As a candidate for an office that I can't possibly win, part of a broader coalition, possibly a local justice movement, if nothing else, at least an adventure; I am free to campaign on the issues. To go beyond the media forged parameters of possibility and discussion. To change the political dialogue or, as that great Chicago organizer, Saul Alinsky, once said, "to stink up the place."

I will challenge the fundamental nature of store bought politics. Today's politicians have become squabbling creatures of self-interest. Our mayor is their poster boy. Jerry Sanders...jerry rigging city contracts and peddling influence.....JS....BS. The darling of the corporate media and wealthy developers, he has been called a "crook" by our own elected City Attorney and "silly and uniformed" in a recent City Beat editorial. Like Sanders, most local politicians lack vision and have forgotten how to imagine, prisoners of their own mendacity and greed. They pander to despair and fear, thumping the virtues of selfishness and looking out for number one, reducing collective existence to its most banal aspects.
Rocky Neptun announced Sunday, Aug.12, at the General Membership meeting of the Green Party of San Diego County that he is running for Mayor of San Diego. Below is a transcipt of his speech.

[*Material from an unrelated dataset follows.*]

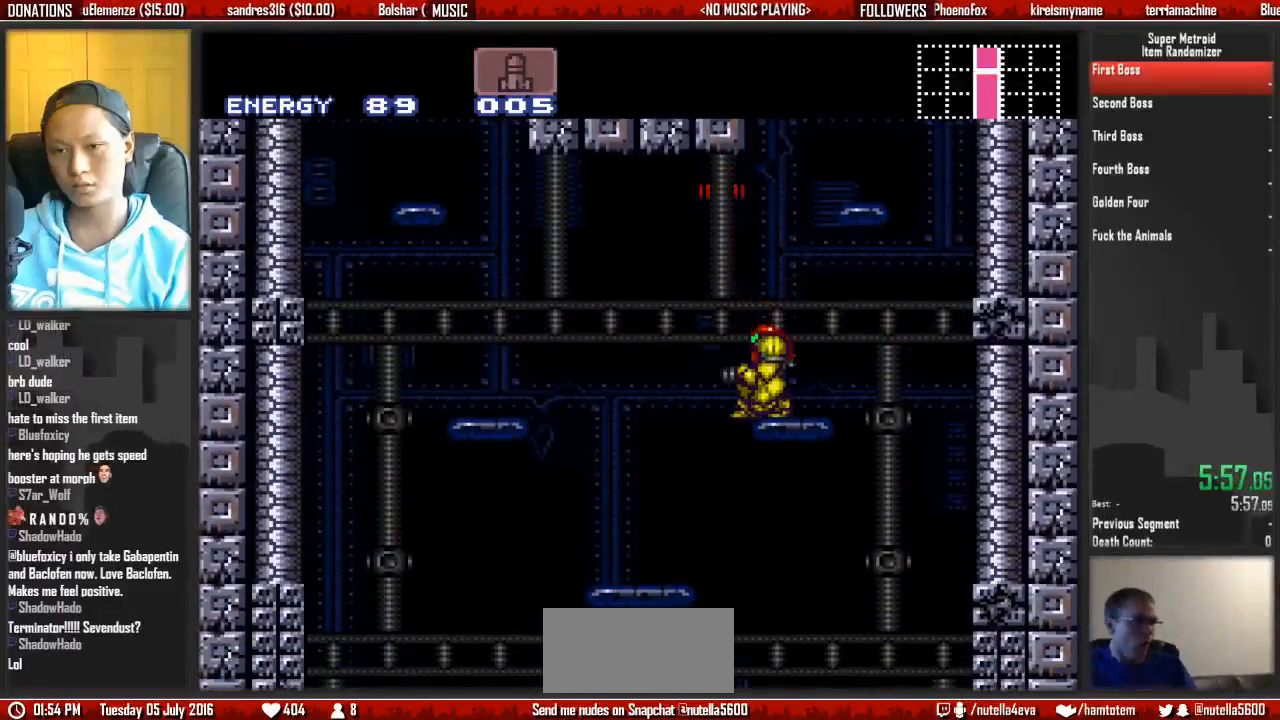
{"buttons": ["A"], "events": [[83, "A", "down"], [83, "DPAD_DOWN", "up"]]}
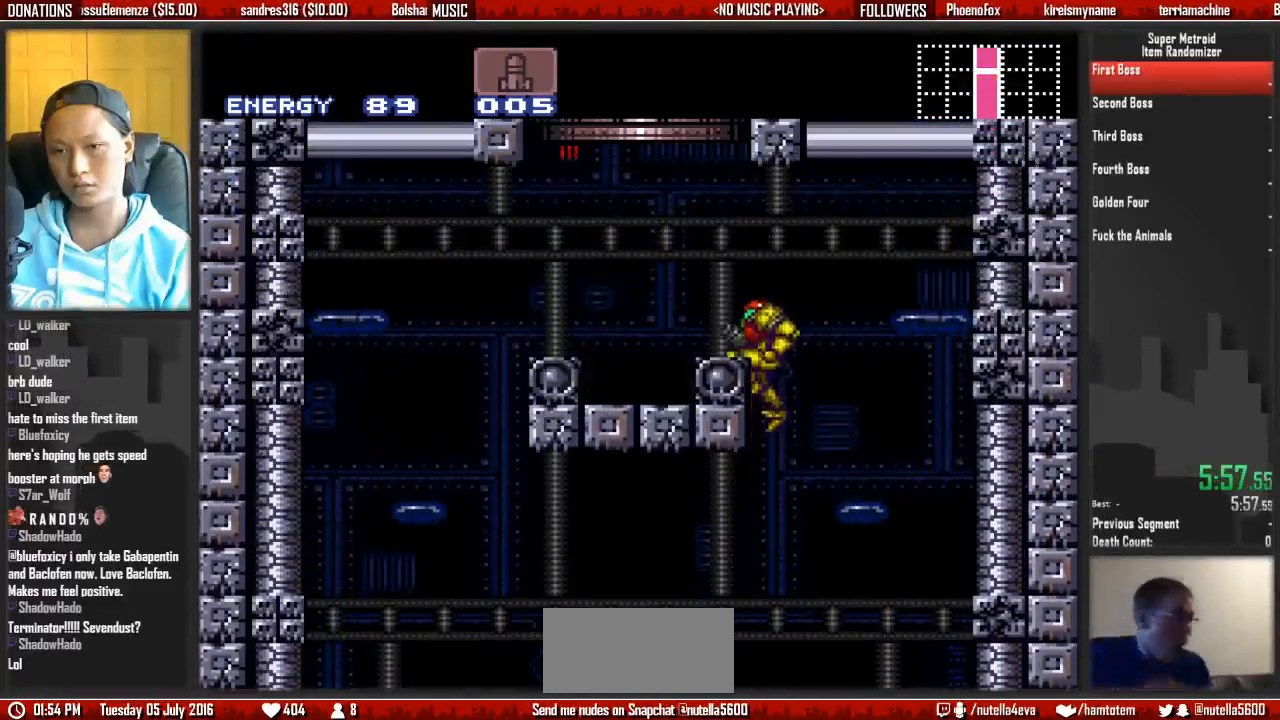
{"buttons": ["B", "DPAD_LEFT"], "events": [[217, "DPAD_DOWN", "down"], [300, "A", "up"], [300, "DPAD_DOWN", "up"], [300, "DPAD_LEFT", "down"], [450, "B", "down"]]}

Good afternoon, Before I begin my presentation. Let me announce that
the San Diego Coalition for Clean and Fair Government will be running a
slate of candidates for all four council races and the mayors office. I
will be their candidate for mayor, Kevin Mock, our Green Party
treasurer, will be the candidate for the 3rd district Council seat.

My friends. I would like to personally thank you for attending this
meeting. You know, it often seems, like there are so few of us.... for
so big a struggle.

However, as Greens, we weave ourselves, like a fine thread of silk
through the tapestry of local activism. Just this week, Mark and I, on
Tuesday, joined with others to object to yet another military training
program in yet another high school, with 75% students of color. We
faced a right-wing school board, with four of its five members, either
former military officers or married to military personal. The
district's chief operating officer is a former admiral.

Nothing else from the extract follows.